On Tuesday, April 16 at 8 pm on New York Now, Q2 Music and host Suzanne Farrin present an exclusive stream of the Juilliard School's annual composers' competition concert. Featuring the Juilliard Orchestra under the direction of conductor Jeffrey Milarsky, the concert offers four world premieres from current student composers.

The evening opened with the 2013 Arthur Friedman Composition Prize-winning Relic by Paul Frucht, a second-year master of music degree composition student originally from Danbury, Connecticut. For the program notes, Frucht writes that his piece was an effort to "make the triad itself sound as though it has a place in the 21st century" and to "pay homage to sonority, a relic and cornerstone of harmony, filtered through my own contemporary voice." 

Margarita at the Ball by Russian-born Yuri Boguinia, a third-year bachelor of music degree in composition student, concluded the first half. Piano soloist Maxwell Foster joined the orchestra for this work whose evocative program notes included the lines, "Live satin butterflies swooped up and down above the dancing hordes; flowers fluttered down from the ceilings. Whenever the electricity went off, myriad glowworms lit up in the tops of the columns, and will-o’-the wisps floated in the air." 

The second half opened with The Illusionist, by Stefan Cwik, a master of music degree candidate and winner of the 2011 Juilliard Orchestral Composition Competition, who describes the work as "a tone poem for orchestra that is meant to illustrate the theatrical prowess and awe of a master illusionist."

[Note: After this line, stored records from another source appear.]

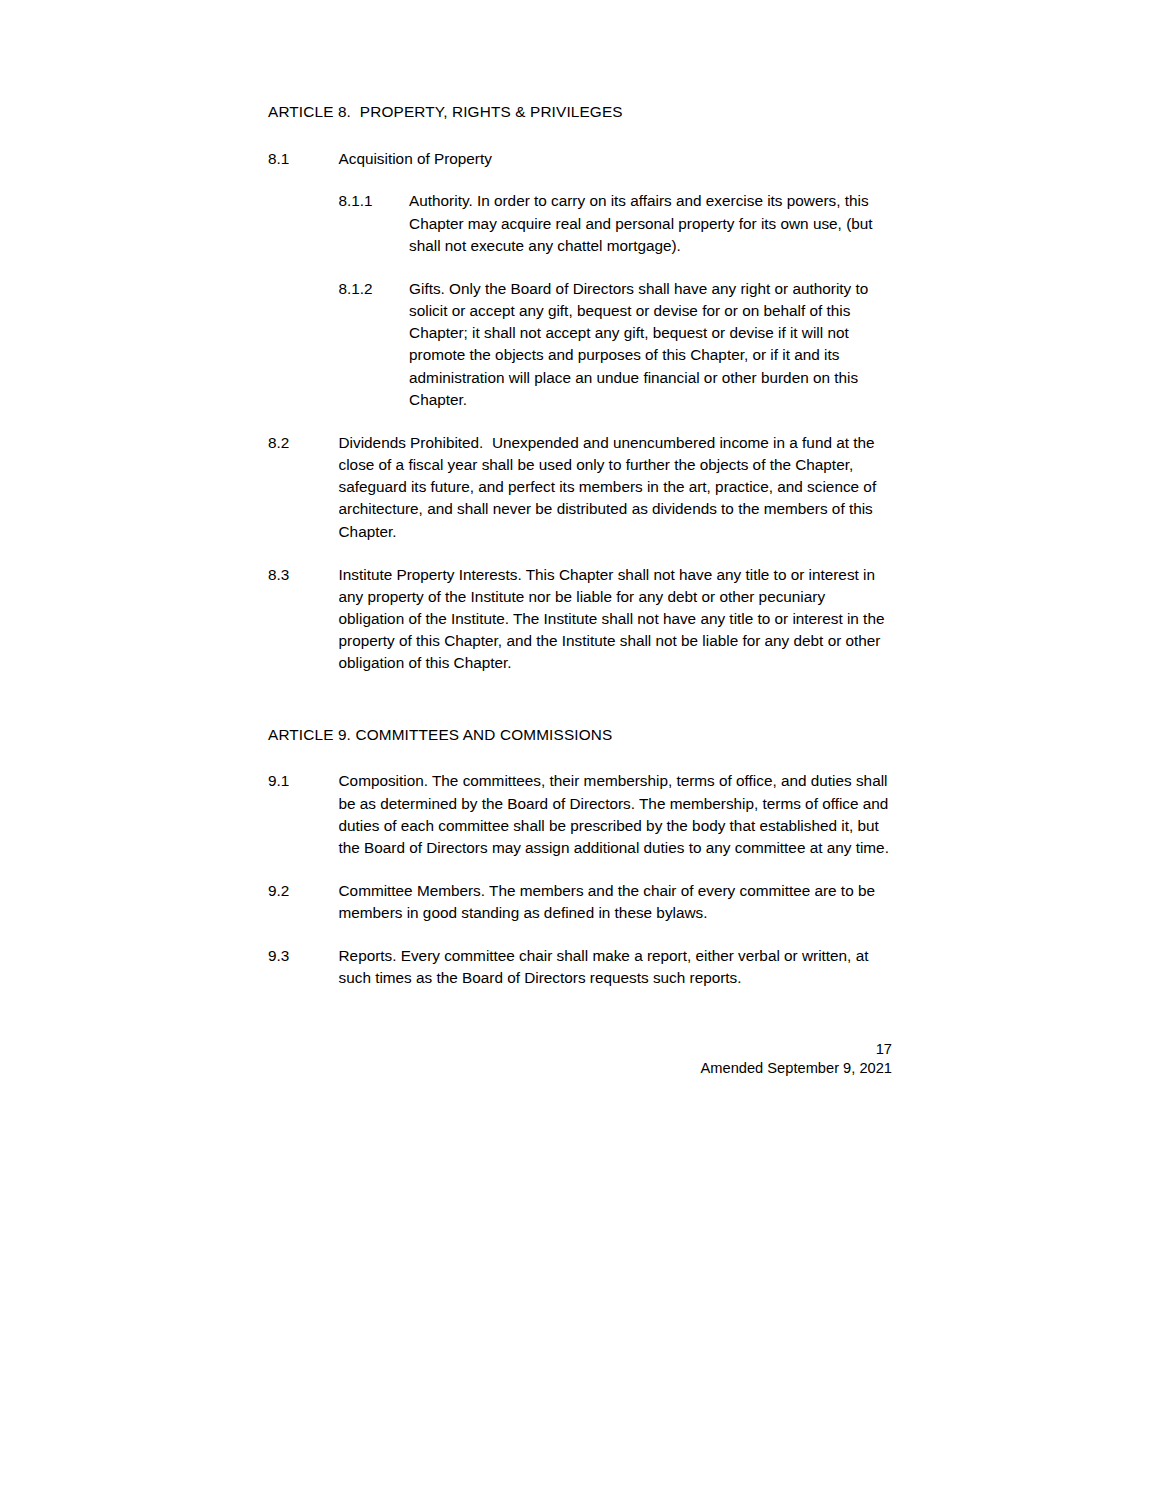ARTICLE 8. PROPERTY, RIGHTS & PRIVILEGES
8.1
Acquisition of Property
8.1.1
Authority. In order to carry on its affairs and exercise its powers, this Chapter may acquire real and personal property for its own use, (but shall not execute any chattel mortgage).
8.1.2
Gifts. Only the Board of Directors shall have any right or authority to solicit or accept any gift, bequest or devise for or on behalf of this Chapter; it shall not accept any gift, bequest or devise if it will not promote the objects and purposes of this Chapter, or if it and its administration will place an undue financial or other burden on this Chapter.
8.2
Dividends Prohibited. Unexpended and unencumbered income in a fund at the close of a fiscal year shall be used only to further the objects of the Chapter, safeguard its future, and perfect its members in the art, practice, and science of architecture, and shall never be distributed as dividends to the members of this Chapter.
8.3
Institute Property Interests. This Chapter shall not have any title to or interest in any property of the Institute nor be liable for any debt or other pecuniary obligation of the Institute. The Institute shall not have any title to or interest in the property of this Chapter, and the Institute shall not be liable for any debt or other obligation of this Chapter.
ARTICLE 9. COMMITTEES AND COMMISSIONS
9.1
Composition. The committees, their membership, terms of office, and duties shall be as determined by the Board of Directors. The membership, terms of office and duties of each committee shall be prescribed by the body that established it, but the Board of Directors may assign additional duties to any committee at any time.
9.2
Committee Members. The members and the chair of every committee are to be members in good standing as defined in these bylaws.
9.3
Reports. Every committee chair shall make a report, either verbal or written, at such times as the Board of Directors requests such reports.
17
Amended September 9, 2021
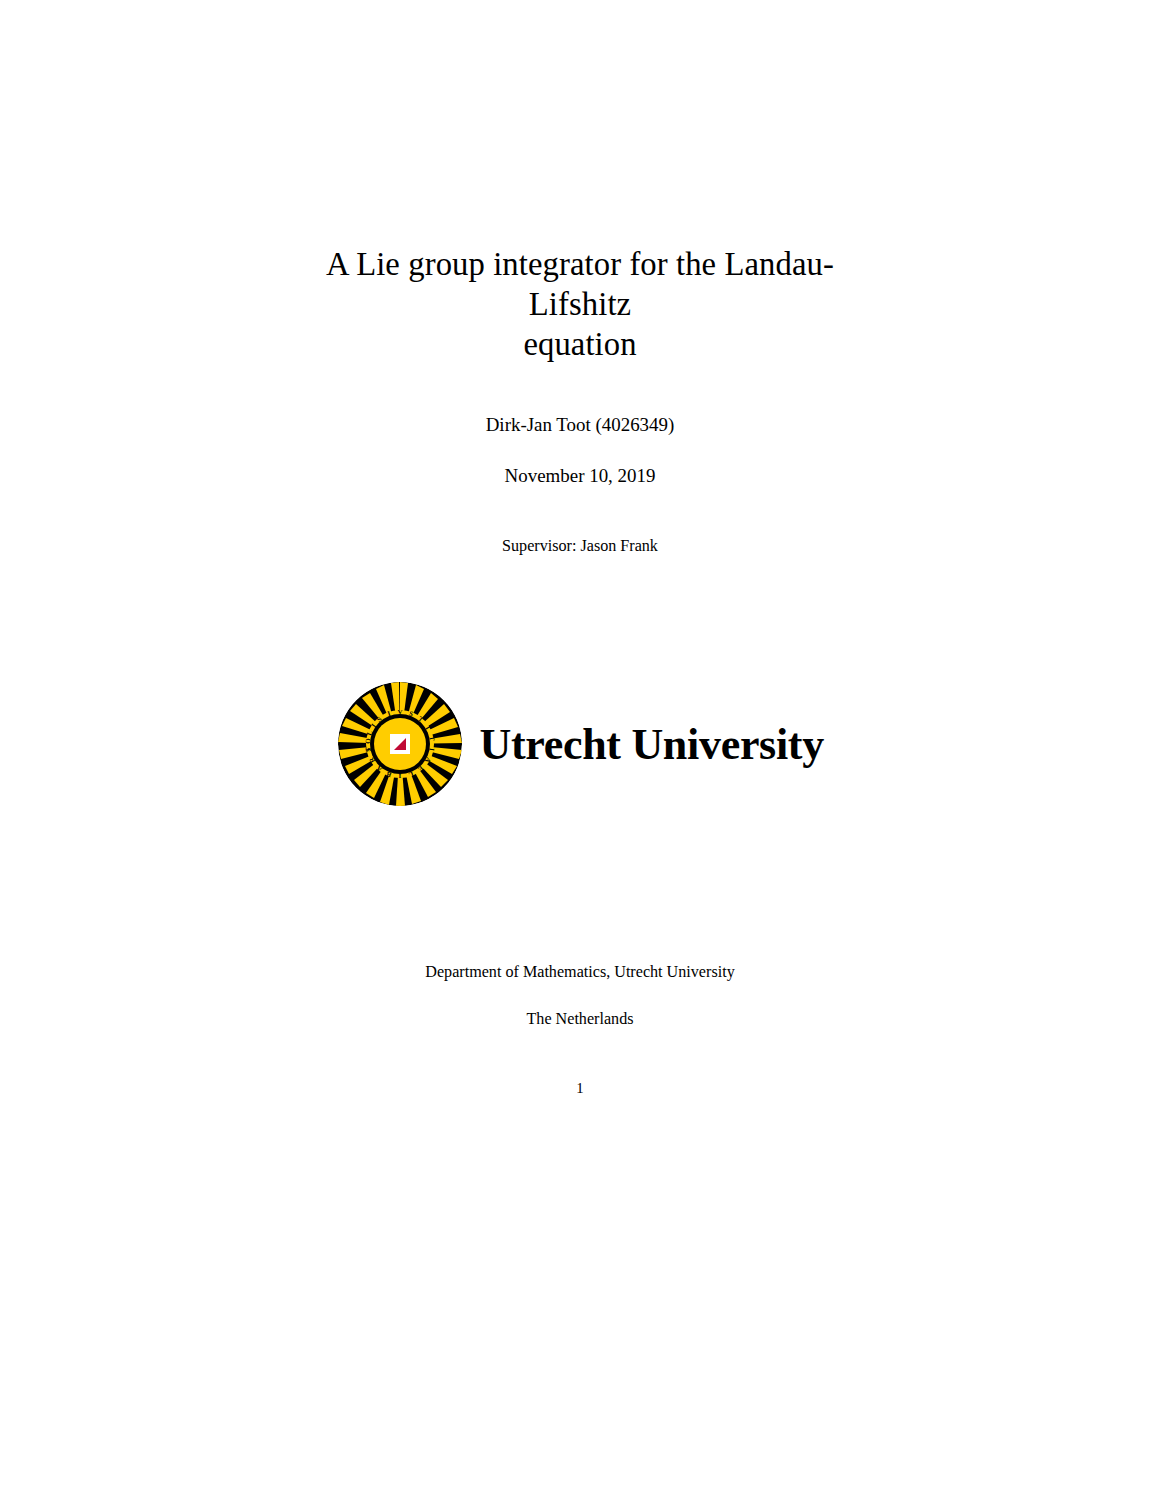A Lie group integrator for the Landau-Lifshitz
equation
Dirk-Jan Toot (4026349)
November 10, 2019
Supervisor: Jason Frank
S O L I S I V S T I T I A E L I B A R T Utrecht University
Department of Mathematics, Utrecht University
The Netherlands
1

The final work is an orchestral suite extracted from the two-act ballet, The Nectar, by Chinese-born composer-pianist and third-year bachelor of music degree student Peng-Peng Gong. Based on a fairy tale by novelist He Shu-kun, the story tells the tale of "a schoolboy who befriends a honeycomb after rescuing a honeybee from an insect's lab, and how his miniature friends were later killed in order to protect him from their rival species."


Complete Program

Paul Frucht: Relic


Yuri Boguinia: Margarita at the Ball


Stefan Cwik: The Illusionist


Peng-Peng Gong: The Nectar, Suite No. 1: "City Scenes"; "Dance of the Boy"; "The Blue-Eyed Awakening"; "Pas de Deux"; "Dance of the Killers" 

Hosted by:

Suzanne Farrin

Comments [3]

Sarah from Philadelphia

I personally like peng peng's music over the other composers. there seems to be a generic style of writing these days that involves lots of glittery sounds and loud sounds but with absolutely no personality or anything that compels one to listen to the music. even though these composers think they are all cutting edge and unique, the sad truth is that all of the pieces sound the same and are very unattractive peng's on the other other hand had some beauty and noticeable structure- that might seem like old school but maybe old school has something to teach the young clone like composers that can't hold the audiences attention. yes, I'm very educated, yes I know contemporary music incase you were wondering.

Jan. 15 2016 08:14 PM
Nathan from Lexington KY

Peng Peng- Gong's music is well done. He was used some Mongolian songs and Chinese songs.......

Apr. 06 2015 11:58 PM
Banvir Chaudhary from nyc

Last piece sounds like from Star Wars!